§ Short task a
In the connectedness excerpt's concrete example, which subset of the separation contains A = (1,2)?

§ Document excerpt
____
Every connected subset is contained in a single connected component
Let \( A \) and \( B \) be subsets of a topological space \( X \), with \( A \) connected and \( A \subset B \). If \( B \) admits a separation into two subsets \( B_1 \) and \( B_2 \) in \( X \), then \( A \) must be entirely contained in exactly one of these two subsets: $$ A \subset B_1 \quad \text{or} \quad A \subset B_2 $$
A connected set cannot intersect both sides of a separation.
If it lies within a set that splits into two disjoint subsets, then it must lie wholly within one of them.
Intuitively, a connected set behaves like a single, unbroken piece of rope placed inside an envelope. If the envelope is divided into two disjoint compartments while the rope remains intact, then the rope must lie entirely within one compartment. Otherwise, it would have to be torn. Connectedness prevents a set from straddling a separation, just as an intact rope cannot be divided without breaking.
A concrete example
Consider the topological space:
$$ X = \mathbb{R} $$
and the following subset of \( X \):
$$ B = (-3,4) $$
This set can be separated into the two subsets:
$$ B_1 = (-3,0) $$
$$ B_2 = (0,4) $$
These two subsets are disjoint:
$$ B_1 \cap B_2 = \varnothing $$
and their union is exactly \( B \):
$$ B_1 \cup B_2 = B $$
Moreover, \( B_1 \) and \( B_2 \) are open in the subspace topology on \( B \).
They therefore form a separation of \( B \) in \( X \).
Now consider a connected subset of \( B \):
$$ A = (1,2) $$
Since \( A \subset B_2 \), the set \( A \) lies entirely within one of the two subsets of the separation.
Note. If instead we take \( A = (-1,1) \), then we find that $$ A \cap B_1 \neq \varnothing, \qquad A \cap B_2 \neq \varnothing $$ This situation cannot occur, because \( B_1 \) and \( B_2 \) form a separation of \( B \). A connected subset of \( B \) cannot be distributed across both subsets of a separation. If this were possible, then \( A \) itself would admit a separation, contradicting the fact that the interval \( (-1,1) \) is connected. The issue is not that \( (-1,1) \) fails to be connected. Rather, it is that it cannot be contained in \( B \) when \( B \) is separated in this way.
Proof
Assumptions
Let \( A \) and \( B \) be subsets of a topological space \( X \).
$$ A \subset X \quad \text{and} \quad B \subset X $$
Assume that:
- \( A \) is connected
- \( A \subset B \)
- \( B_1 \) and \( B_2 \) form a separation of \( B \) in \( X \)
____
§ Entries provided
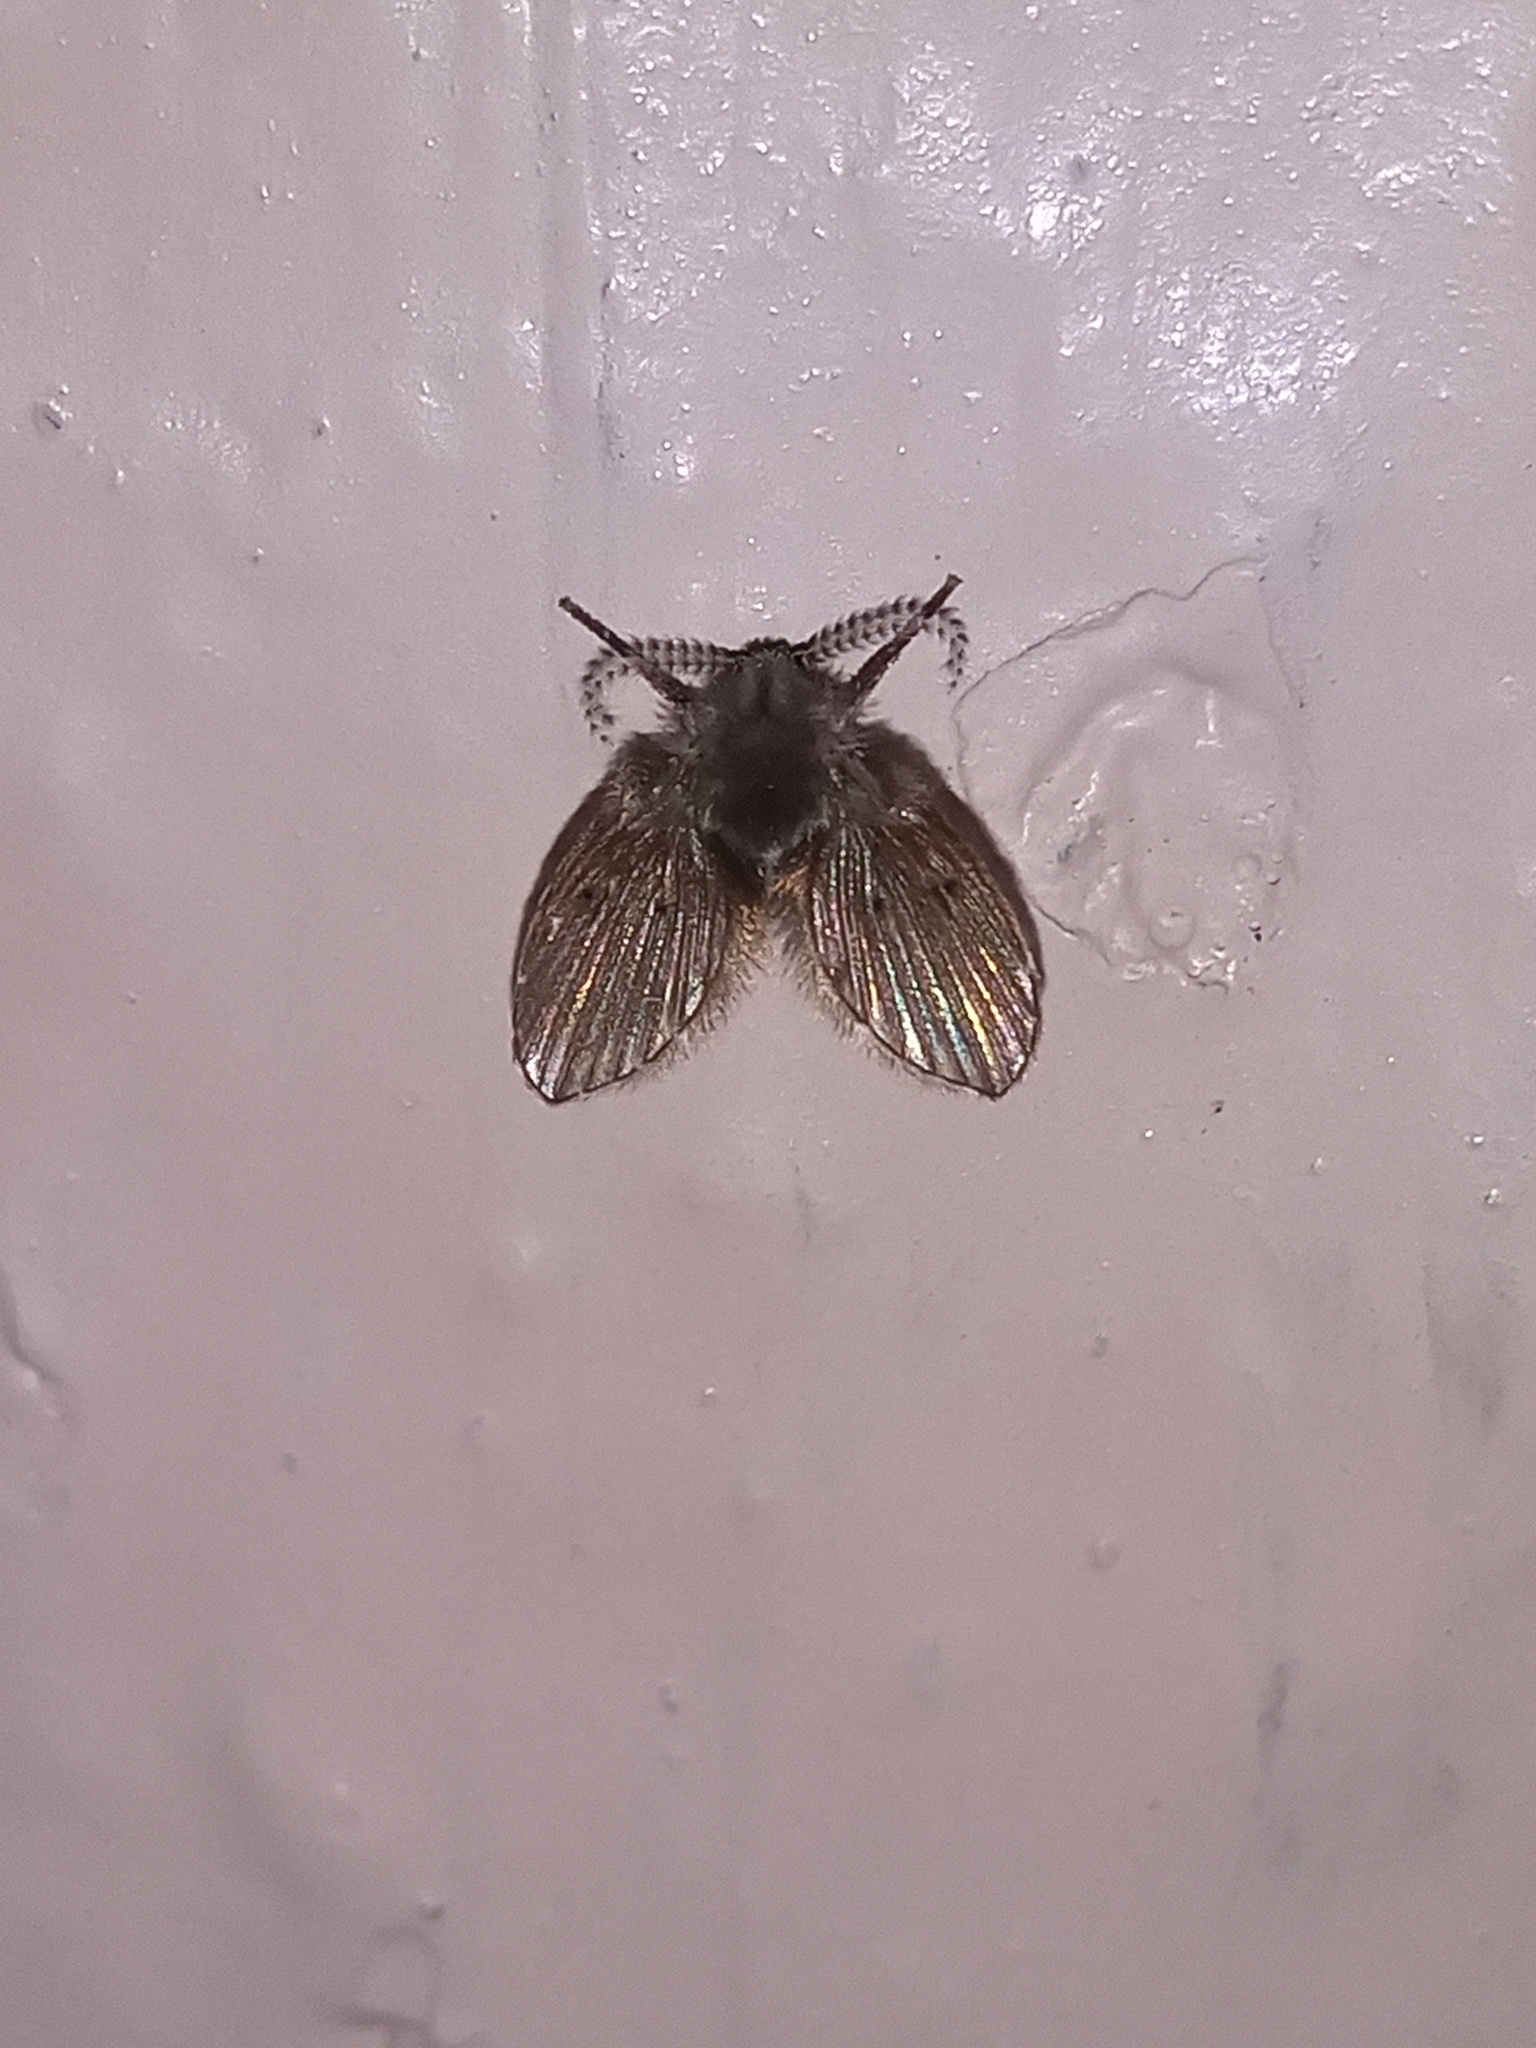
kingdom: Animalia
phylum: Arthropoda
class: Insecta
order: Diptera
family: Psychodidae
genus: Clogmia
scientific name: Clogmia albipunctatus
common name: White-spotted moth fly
____
§ Short task b
Please echo the entry above line for line, from kingdom through common name, leaving the picture out.

§ Response a
B₂ = (0,4)

§ Response b
kingdom: Animalia
phylum: Arthropoda
class: Insecta
order: Diptera
family: Psychodidae
genus: Clogmia
scientific name: Clogmia albipunctatus
common name: White-spotted moth fly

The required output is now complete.